Delight Springs

Wednesday, October 7, 2020

Just keep swimming

LISTEN. Today in Environmental Ethics we continue to seek grounds for a less-than-devastating response to Bill McKibben's more-than-rhetorical subtitle query: Has the Human Game Begun to Play Itself Out? 

One of us opined last time that climate change is not really all that frightening. Well, we know that some humans consider fear a sign of weakness. "Don't fear COVID" apparently reflects such an attitude. Sometimes, though, acknowledging one's wholly rational fears in the face of an unconquered challenge is the first step to mounting a suitable response, to respecting it as a necessary condition of subduing it.

So, true confession: I fear that we are well on the way to contaminating our oceans beyond the point of healthy recovery in the lifetimes of my children and theirs. "By the middle of this century the ocean may contain more plastic than fish by weight... since 1950 we've wiped out perhaps 90% of the big fish..." We've been more than a bit self-indulgent, imprudent, and downright disrespectful towards ocean habitats. We've failed to grasp their continuity with the rest of life on earth. We've taken them for granted, as an exotic but somehow entirely self-contained and self-sustaining world under the sea, beyond the reach of human malfeasance.  

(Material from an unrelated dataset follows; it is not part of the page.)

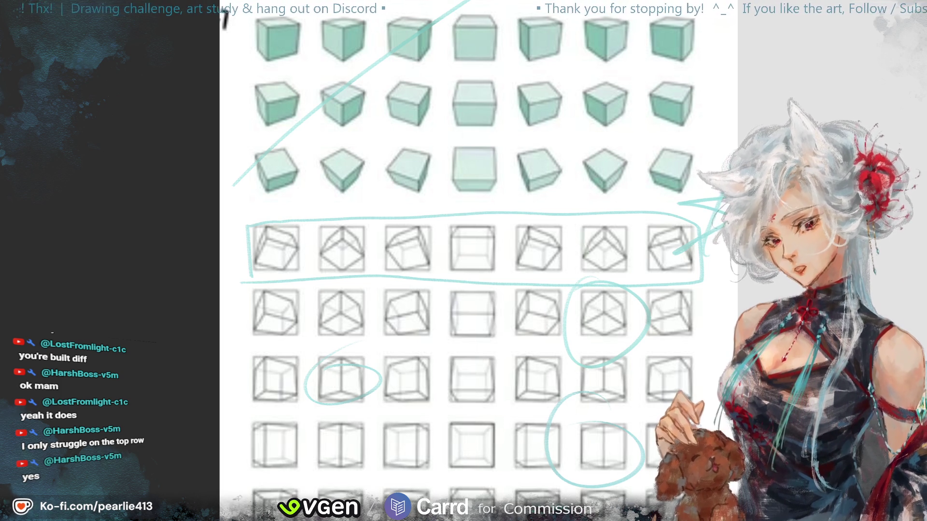
key("ctrl+z")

"It was a bustling city, like in Finding Nemo. But now it just seems quiet, like the lights have been turned off," says the reef scientist. What would Dory do? Dory: "When life gets you down do you wanna know what you've gotta do? Just keep swimming. Just keep swimming. Just keep swimming." 

And, as I was trying to say last time in suggesting that McKibben's just-short-of-despair-but-engaged concern is complemented and not contradicted by Steven Pinker's statement that we should all be happier: "So, we’re cheating death now. That’s what we’re doing, and we’re having fun at the same time." In other words: restoration of damaged reefs and other ocean ecosystems must be a priority, in the human game your generation, class of 2020+, is destined to play. And you must insist on having fun doing it. Just keep swimming, and remember that a relatively few bad apples trying to subvert the EPA and other custodians of our only home don't spoil the whole bunch. There's enough good in the barrel to make restoration and recovery more than a vanishing hope. But 2050 will be here quicker than you can look up Donny Osmond, there's no time to waste. 

Another confession: I've also been guilty, on occasion, of spouting the hollow truism  that "the earth will be fine; its humans who are in trouble." The barely-technical truth of that statement depends on construing "earth" in the narrowest and most barren sense, already devoid of the teeming biodiversity Sir David's Blue Planet celebrates.

  

McKibben can't be "philosophical" about the sun's eventual explosion, he conceded at the end of chapter one. That's good, if being philosophical means being resignedly stoical and not proactively pragmatic. Whether or not we're on collision course with our own asteroid equivalent, we can only play the game well on the premise that it will continue. Hollywood endings are designed to end one show and prime audiences for another, but we're not just the audience. We're players in a more complicated story. Consider the Deccan Traps volcanism, for instance, an interesting complication to the asteroid narrative that might remind us not simply to wait around stoically for the space rock we can do nothing about. 

Will technology end or extend our game? I'm uneasy about Yuval Harari's attitude on this, when he says the potential to "re-engineer human minds" means the end of Homo sapiens and human history. This too, like the un-comforting reassurance that "earth will be fine," seems like a technical point that misses the bigger picture. Learning and adapting is also a re-engineering of minds. If Homo sapiens 2.0  has learned to sustain itself and to respect its place in a bio-diverse nature, won't it be writing the next chapter in our history? They'll not be post-human in our imagination unless we choose to think of them that way. Evolved species are still continuous with their antecedents, they still share an identity. From such simple beginnings, endless forms most beautiful and most wonderful...

More questions posed by today's reading: 

If "a suburb is designed to hide the natural world," can the suburb be reconceived and reconstructed? Or is dense urban living the only ecologically sound option, at least until we possess the infrastructure to support sustainable commuting? 

"If the economy doesn't grow larger each year, we now suffer as a result." So are we in an impossible Catch-22, committed to suffer whether we grow or not? How do we stop that merry-go-round? 

"Nobody with a choice ventures outside." Is that a world any human should want to live in? Not me.

"Tomorrow was always a problem for tomorrow..." We must listen to the Greta Generation. There is a tomorrow.